I go back up the stairwell. Back across the office. When I step into my cubicle the air is spangled with the sound of ringing and I seize up the phone with a flourish. It will be Laura.
‘Hello?’ I demand, smiling. At first I can hardly hear the woman on the end of the line, she speaks so quietly. It is the nurse from the doctor’s office. She has a voice like a softly dripping tap. The x-ray has shown up an irregular shadow on the lung, she says, and I need to go to the hospital next week. Wordlessly I place the receiver down. I know what they will say.
I pass Laura again later that day. When I go by her I am pretending to check my cell phone but then she stands up and blocks my path, arms folded. She is staring at me, eyes dark as coal.

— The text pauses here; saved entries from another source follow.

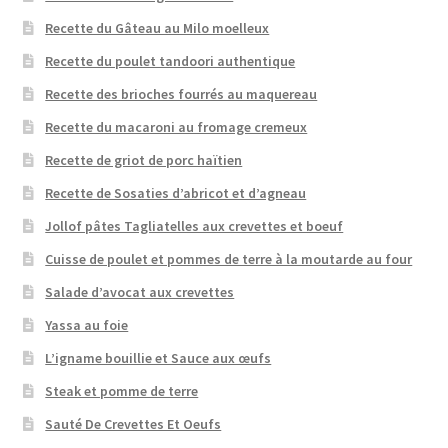
Recette du Gâteau au Milo moelleux
Recette du poulet tandoori authentique
Recette des brioches fourrés au maquereau
Recette du macaroni au fromage cremeux
Recette de griot de porc haïtien
Recette de Sosaties d’abricot et d’agneau
Jollof pâtes Tagliatelles aux crevettes et boeuf
Cuisse de poulet et pommes de terre à la moutarde au four
Salade d’avocat aux crevettes
Yassa au foie
L’igname bouillie et Sauce aux œufs
Steak et pomme de terre
Sauté De Crevettes Et Oeufs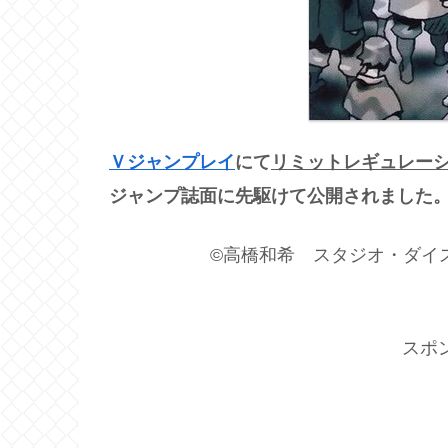
Ｖジャンプレイ
にて
リミットレギュレーショ
ジャンプ誌面に先駆けて公開されました
©高橋和希 スタジオ・ダイス／集
スポ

‘So,’ she eventually says. ‘What’s the word in Russian for a guy who looks like a vampire, barely speaks, and hangs around a workplace misleading people?’
I tell her there is not really one word to cover all of that.
‘Well,’ she says, ‘What’s the word for traitor, then?’
‘Pryedatyel,’ I tell her.
‘Okay.’ She hands me a folded piece of paper. ‘My flat’s having a party. You’re invited, pryedatyel.’
*
Several weeks later I wake up at Wellington Hospital after surgery and am momentarily confused. A nurse passes by and seeing I am awake she pages the surgeon. He is an older man, short as a child. Behind the lenses of his glasses his eyes are somewhat magnified, giving him an air of ongoing bewilderment.
The surgeon holds out a gruesome jar, containing what seems to be a tiny Christmas tree garlanded in flesh. He says, ‘When I opened you up I thought I was hallucinating. I called to my assistant, Mr Patel, to come and have a look. When he looked into your chest he nodded in shock.’ The surgeon’s voice is hoarse, threadbare from years of explanations. He continues. ‘When Mr Patel got over his surprise he said to the nurse, ‘Maria, call an arborist.’’ The surgeon laughs, scrutinises what’s in the jar, and shakes it. ‘Five centimetres,’ he says.
As soon as the surgeon leaves I text Laura the news. She texts back, Can I c it? I tell her yes and not to text again because I am going to sleep. This bed is so soft I feel like I could sleep for a hundred years. Outside the wind is whipping palm fronds around and rocking street lights, plastic shopping bags and old bits of paper are flying on haphazard, berserk trajectories and the bus wires wriggle as if they are struggling to get free. Everything that is not held down is being rearranged. But in here everything is quiet.
I lie awake for a while thinking about the article in the newspaper a few weeks ago. It pleases me to imagine it all: the Japanese archaeologists finding the mummified seeds during a dig and some ridiculous man, some hopeless case, putting a seed in the ground experimentally. And then off it grows, rearing up slowly; an old lost species of magnolia tree. I imagine the white blooms like crumpled handkerchiefs.
I wake up a few hours later to find Laura lying on my hospital bed, snoring lightly. Then sleep claims me and I fall back down into Russian forests. And I can hear the small wind of her breath, rustling in the spires of trees.